**EXERCISE:**
Copy all records verbatim, images excluded.

(Scene geometry reasoning data)
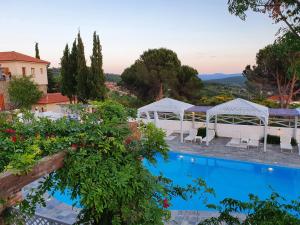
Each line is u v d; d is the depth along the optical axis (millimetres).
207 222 4875
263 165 13734
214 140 18938
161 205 5016
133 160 4605
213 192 6266
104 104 5102
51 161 3621
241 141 17578
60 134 4586
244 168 14242
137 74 33750
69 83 30453
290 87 26562
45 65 36625
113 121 4660
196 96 34375
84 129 4531
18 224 3838
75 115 5590
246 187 12594
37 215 6371
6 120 5512
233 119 19656
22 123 5121
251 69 29250
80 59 28297
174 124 21812
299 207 4438
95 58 27984
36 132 4633
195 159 15562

**RESPONSE TO THE TASK:**
Each line is u v d; d is the depth along the optical axis (millimetres).
207 222 4875
263 165 13734
214 140 18938
161 205 5016
133 160 4605
213 192 6266
104 104 5102
51 161 3621
241 141 17578
60 134 4586
244 168 14242
137 74 33750
69 83 30453
290 87 26562
45 65 36625
113 121 4660
196 96 34375
84 129 4531
18 224 3838
75 115 5590
246 187 12594
37 215 6371
6 120 5512
233 119 19656
22 123 5121
251 69 29250
80 59 28297
174 124 21812
299 207 4438
95 58 27984
36 132 4633
195 159 15562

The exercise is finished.